O Serviço de Investigação Criminal (SIC) reforça as competências dos seus efectivos no combate ao cibercrime, com a participação numa formação internacional sobre investigação de ataques de ransomware, em Doha, no Qatar.

Imagem: JA

A formação internacional dedicada à investigação de ataques de ransomware, é promovida pelo Centro Regional de Combate ao Cibercrime do Escritório das Nações Unidas sobre Drogas e Crime (UNODC).

A iniciativa reúne especialistas de Angola e Moçambique e tem como principal objectivo reforçar as capacidades técnicas das autoridades na prevenção, detecção e investigação de crimes praticados através de meios informáticos.

Durante uma semana de formação, os participantes vão aprofundar conhecimentos relacionados com a investigação forense digital e analisar as novas formas de actuação dos grupos criminosos que recorrem a ataques cibernéticos para extorquir vítimas.

Entre os temas em abordagem está o fenómeno da dupla extorsão, uma modalidade em que os criminosos, além de bloquear ou encriptar os dados das vítimas, ameaçam divulgar as informações obtidas caso não sejam cumpridas as exigências impostas.

A formação aborda igualmente os riscos associados aos ataques de ransomware contra instituições públicas, infra-estruturas críticas e sectores considerados estratégicos, numa altura em que a criminalidade informática representa uma ameaça crescente à segurança de organizações e Estados.

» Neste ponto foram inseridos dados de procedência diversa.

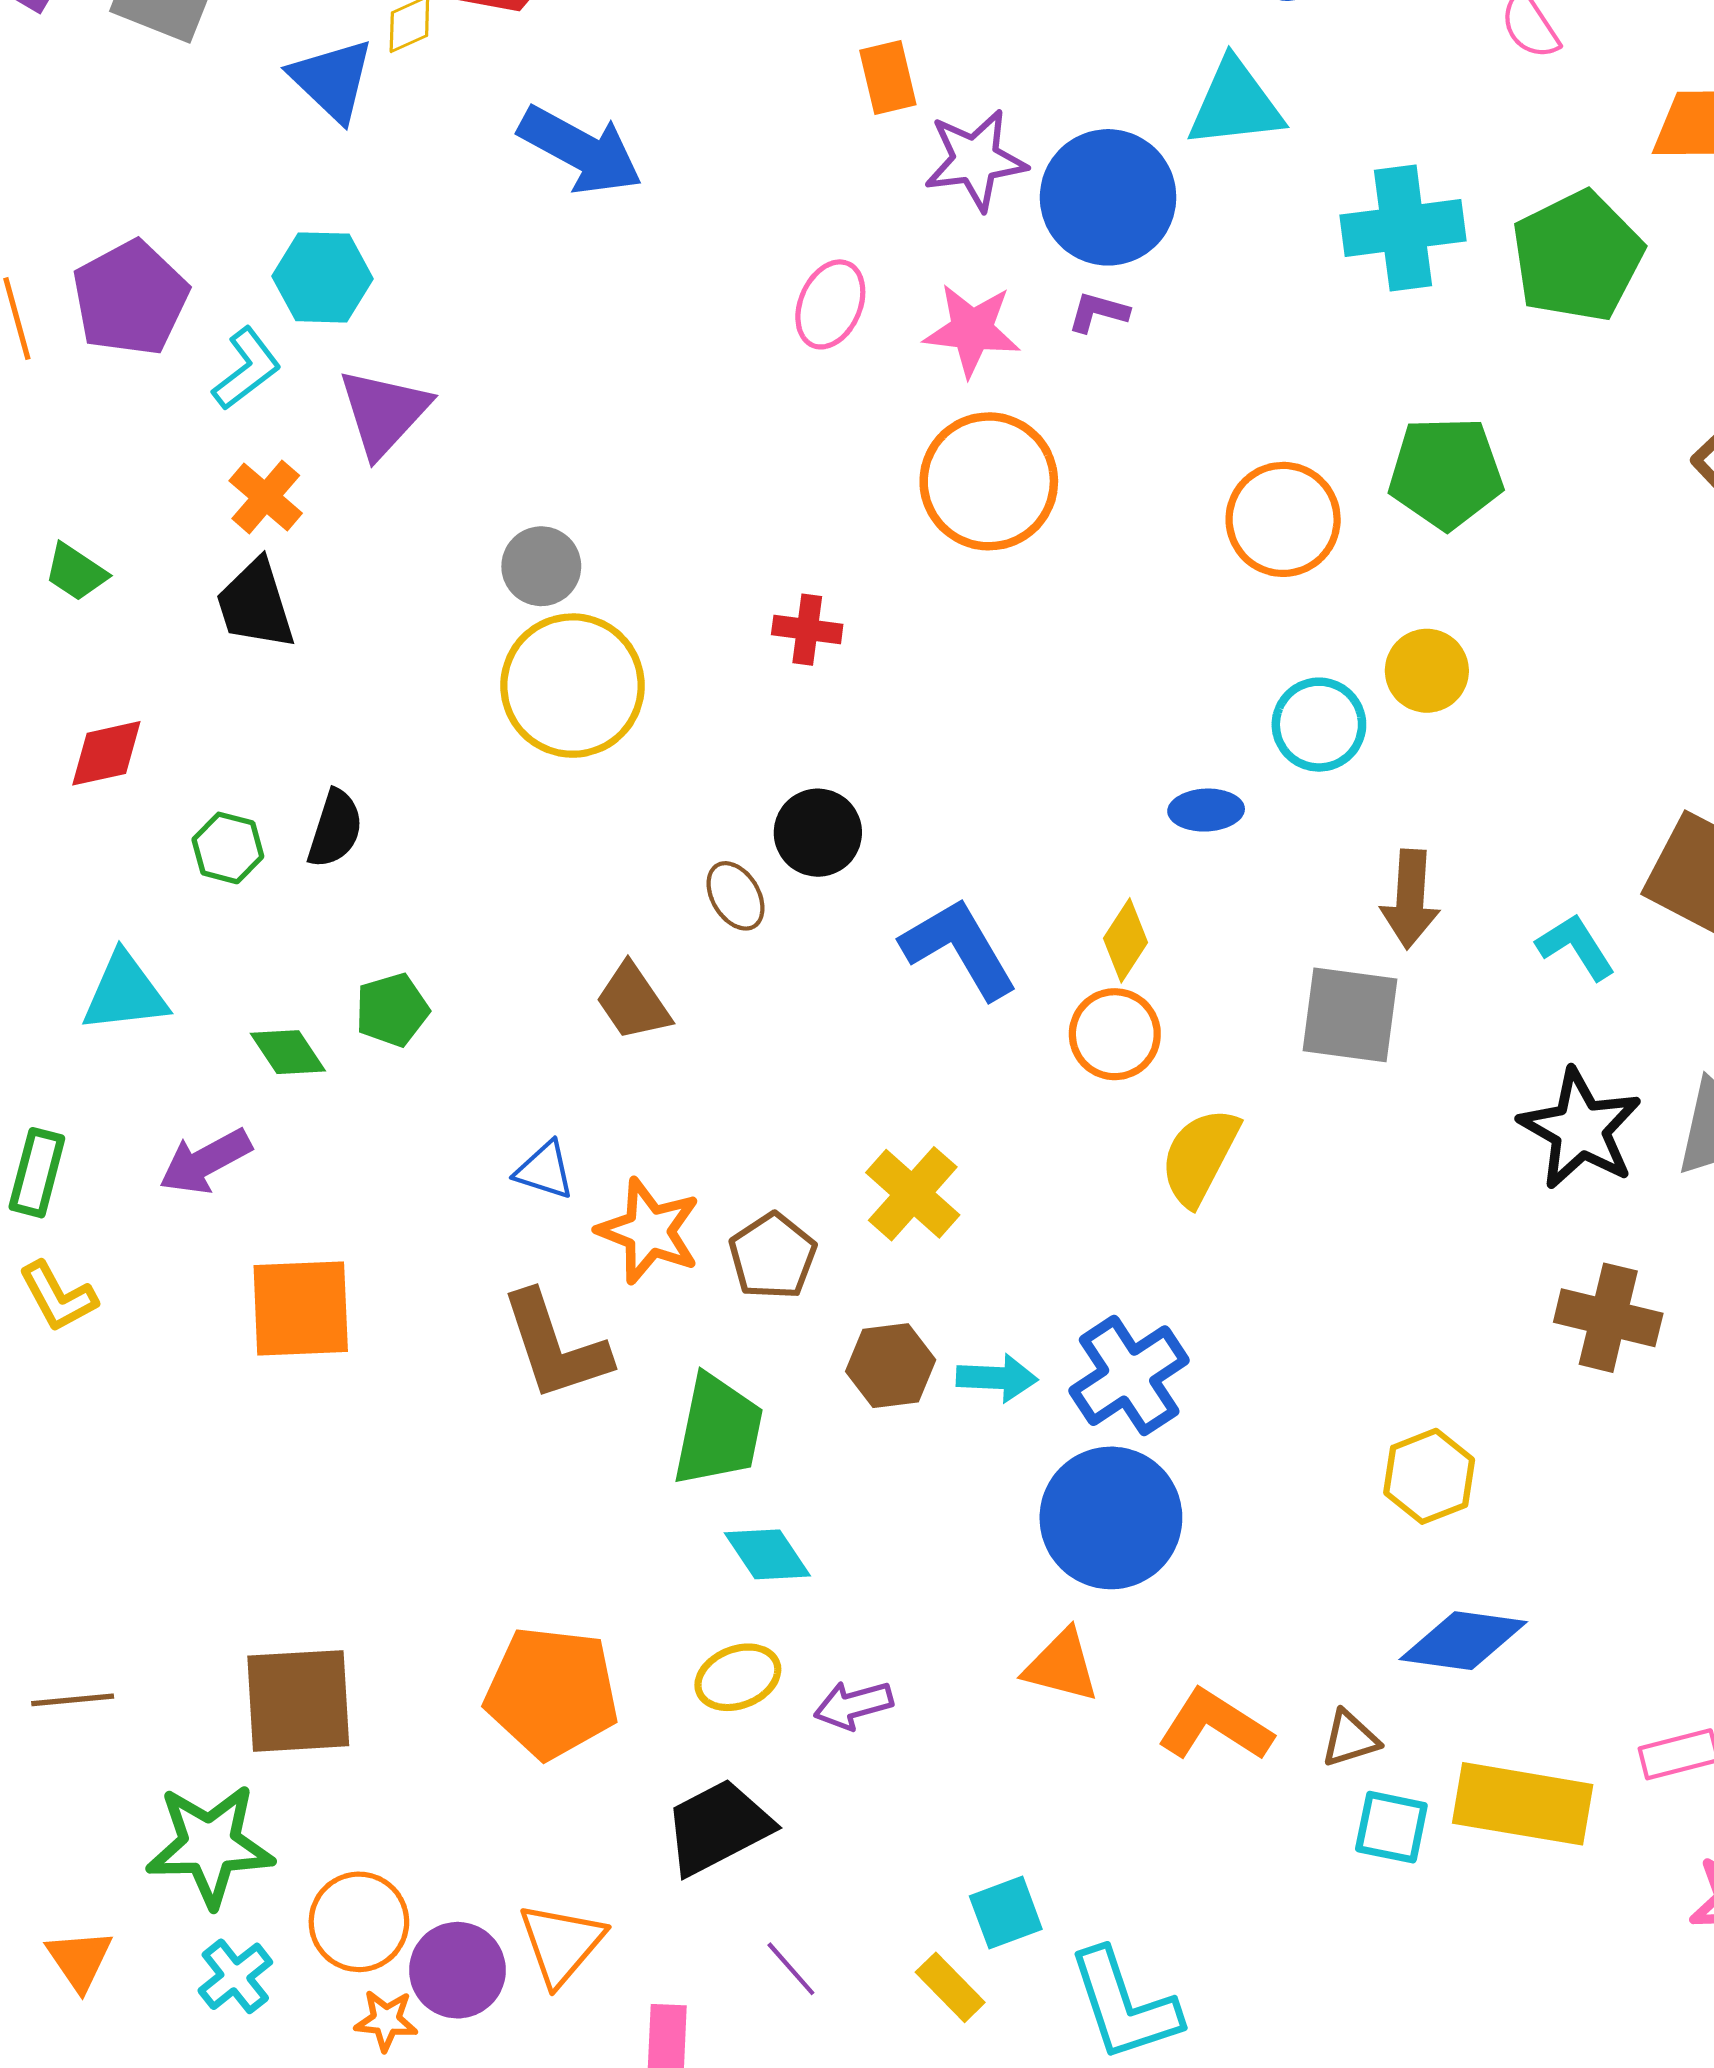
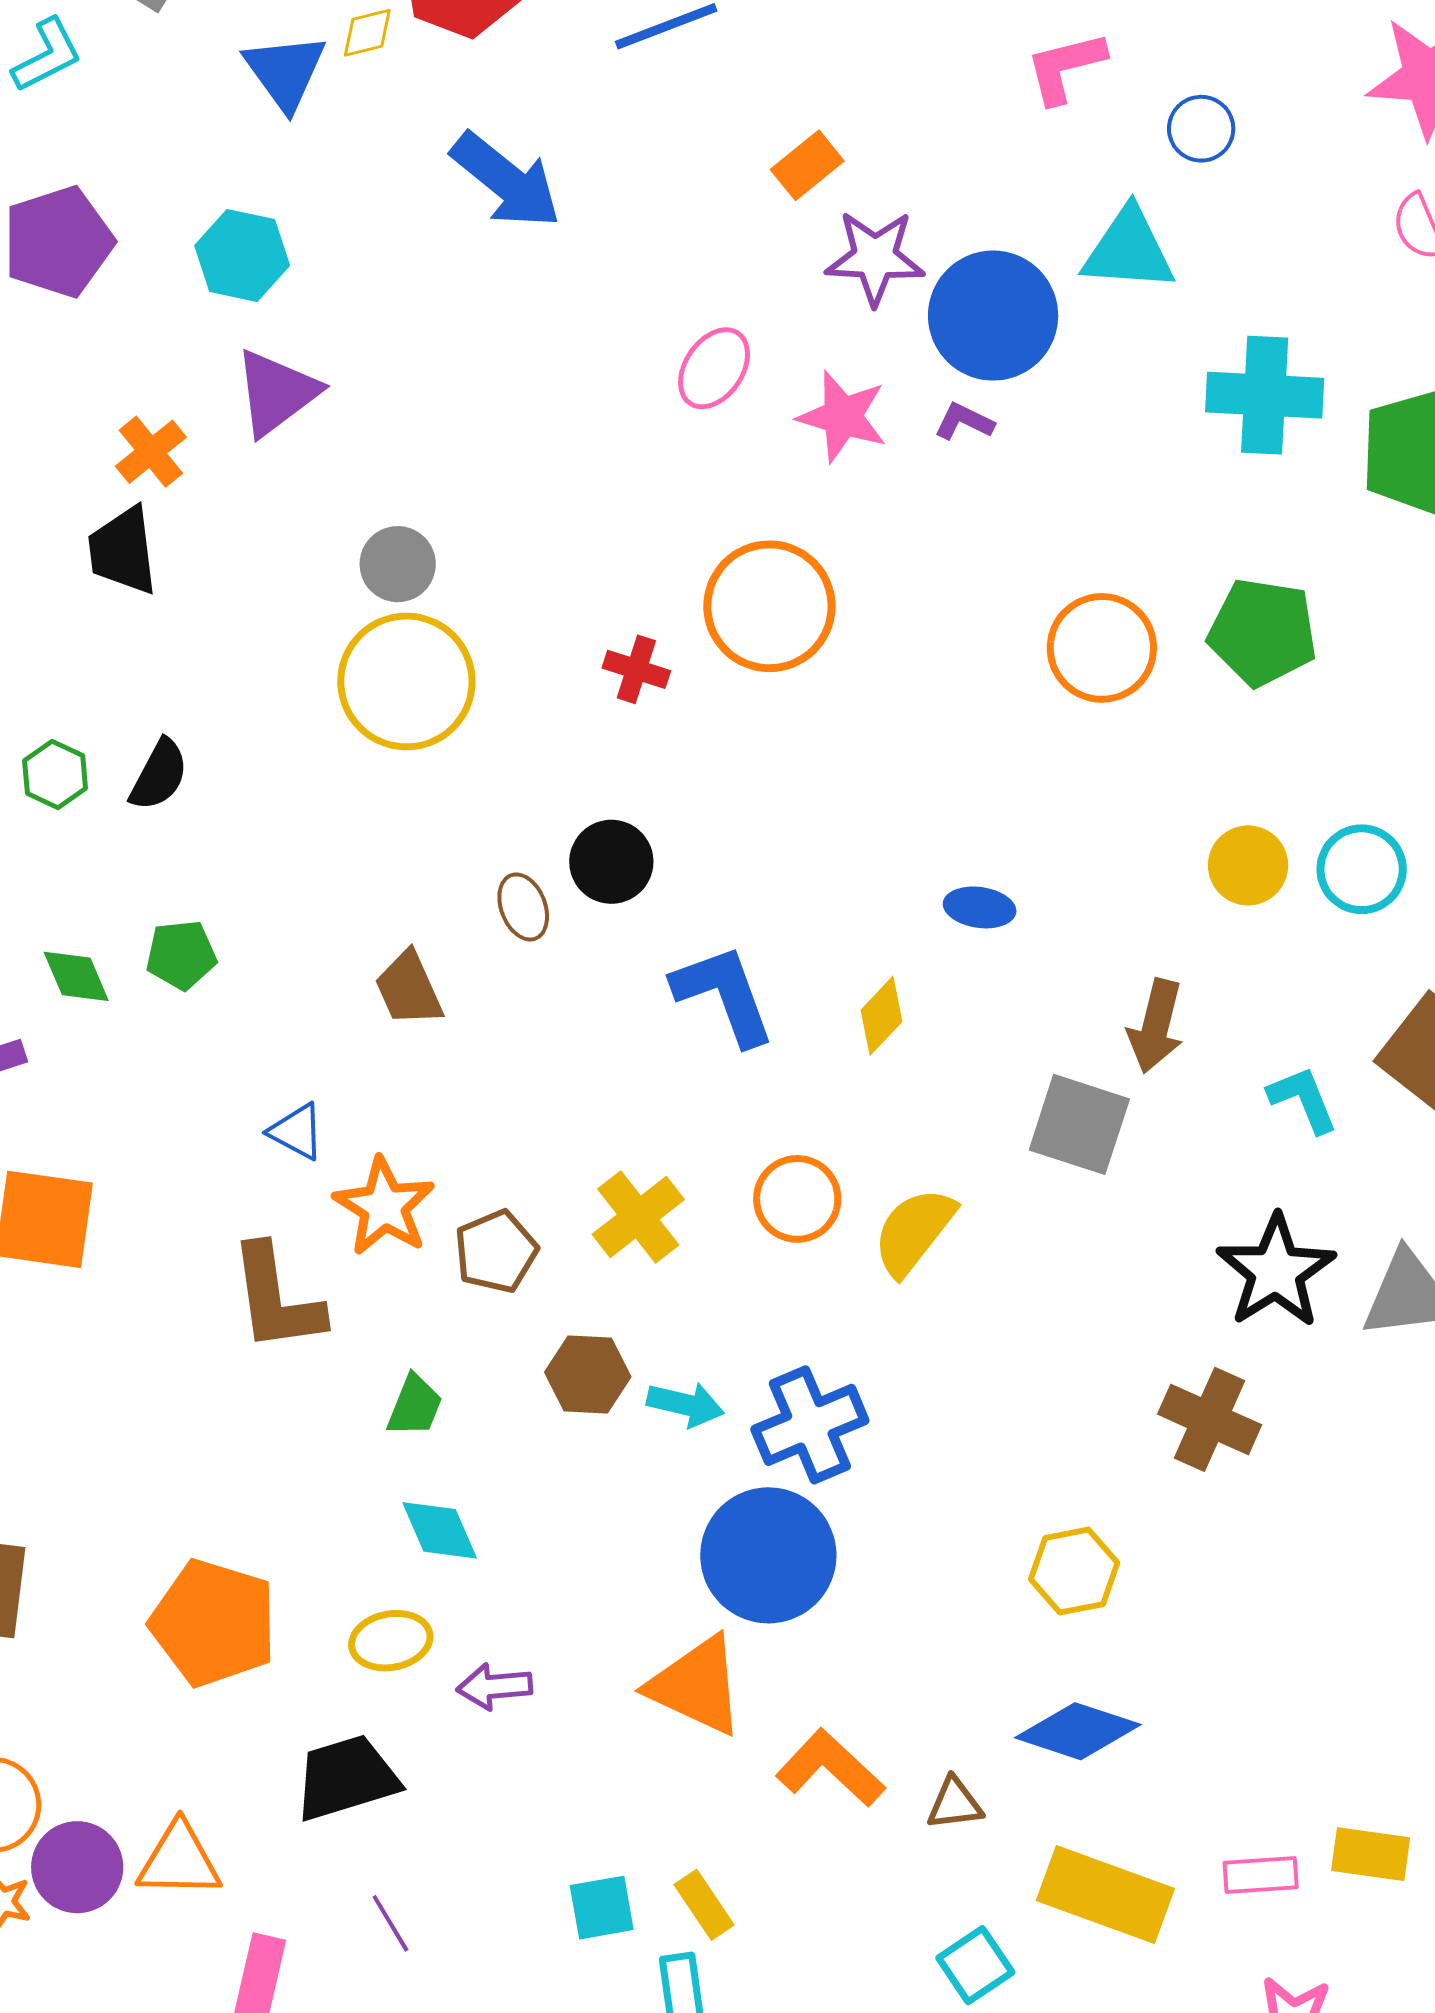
orange rectangle: (888, 78) -> (807, 165), turned 54
cyan L-shape: (247, 369) -> (47, 55), moved
orange circle: (989, 481) -> (769, 606), moved
yellow circle: (1427, 671) -> (1248, 865), moved
cyan circle: (1319, 725) -> (1362, 869), moved
orange circle: (1115, 1034) -> (797, 1199), moved
brown cross: (1608, 1318) -> (1210, 1419), moved
green trapezoid: (718, 1431) -> (415, 1406), size x0.6
orange triangle: (1062, 1666) -> (697, 1686), size x1.4
cyan square: (1391, 1827) -> (975, 1965), moved, turned 34
orange triangle: (561, 1944) -> (179, 1860), turned 40
yellow rectangle: (950, 1987) -> (704, 1905), moved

De acordo com uma nota do SIC, a participação angolana enquadra-se nos esforços de reforço da capacidade nacional para responder aos desafios da cibercriminalidade e melhorar a cooperação internacional no combate aos crimes digitais.

Além dos efectivos do SIC, a delegação angolana integra representantes da Procuradoria-Geral da República, permitindo igualmente aprofundar a articulação entre os órgãos de investigação criminal e de justiça na resposta aos crimes praticados no espaço digital.